Ah, the old, "When the Second Amendment was written, they only had muskets," argument, though this is a little rephrased to appear slightly less idiotic. After all, she's not opening herself up to the fact that rifles existed on Revolutionary War battlefields, so good for her.

That still doesn't make it close to a good argument, though.

First, of course, the Second Amendment is the only place anti-gunners try to pull this crap. They don't say that free speech doesn't exist on the internet because it didn't exist at the time of the nation's founding, nor that the Founding Fathers couldn't have envisioned it. They might try to limit free speech, of course, but they don't make this particular argument, nor would they accept an argument that the Founders didn't envision Islamic suicide bombers, so freedom of religion shouldn't stand. With that, why should we even entertain this nonsense?

Of course, the district court didn't, which is why Lawrence is so upset.

"But 30-round magazines!!!"

Shut up. Please, for the love of all that's holy, shut up. The case is about whether a government can restrict magazine capacity. It doesn't matter if it's 11 rounds or 100. If they can, then they can, but if they can't limit it at 10 rounds, as the District of Columbia did, then how many rounds over that limit the defendant had is irrelevant. I'm not a lawyer, and I can see that.

She wraps up with this little nugget.

The second overarching issue is the profound intellectual dishonesty of the “common use” doctrine. Defining the bounds of a constitutional right by metrics of what is in common use today is necessarily an unoriginalist—and indeed living constitutionalist—principle. Allowing consumers and gun manufacturers define the scope of the Second Amendment before legislatures can act is no way to do constitutional law. Indeed, in no other constitutional context would we even countenance such a thought. And as a recent paper by Andrew Nell explains, even setting aside the merits of the common use test, it has proved unadministrable at best, and “hopelessly subjective” at worst.

That's right. The person who thinks "shall not be infringed" isn't a thing is going to lecture everyone else on originalism.

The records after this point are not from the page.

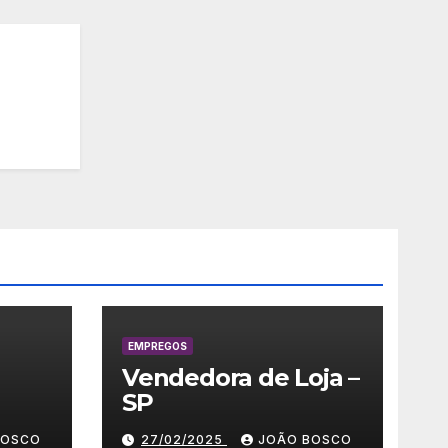
EMPREGOS
Vendedora de Loja –
SP
 –
BOSCO
27/02/2025
JOÃO BOSCO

Again, if the Second Amendment is somehow limited to the technology of the 18th century, then, as Second Amendment attorney Kostas Moros asks, why didn't we see limits on ammunition capacity in the 19th century when we started seeing major leaps in repeating firearms? Some of those guns carried more than 11 rounds. That era also saw the dawn of magazine-fed semi-automatic firearms, such as the Luger and the C-96 Mauser.

So yeah, this is what passes for intelligent arguments among the gun control crowd, but here's the kicker: None of this is new. These arguments were being made long before Heller, McDonald, Bruen, or any of the Second Amendment cases that the Supreme Court has ruled on in the 21st century. They weren't convincing then and they won't be convincing now.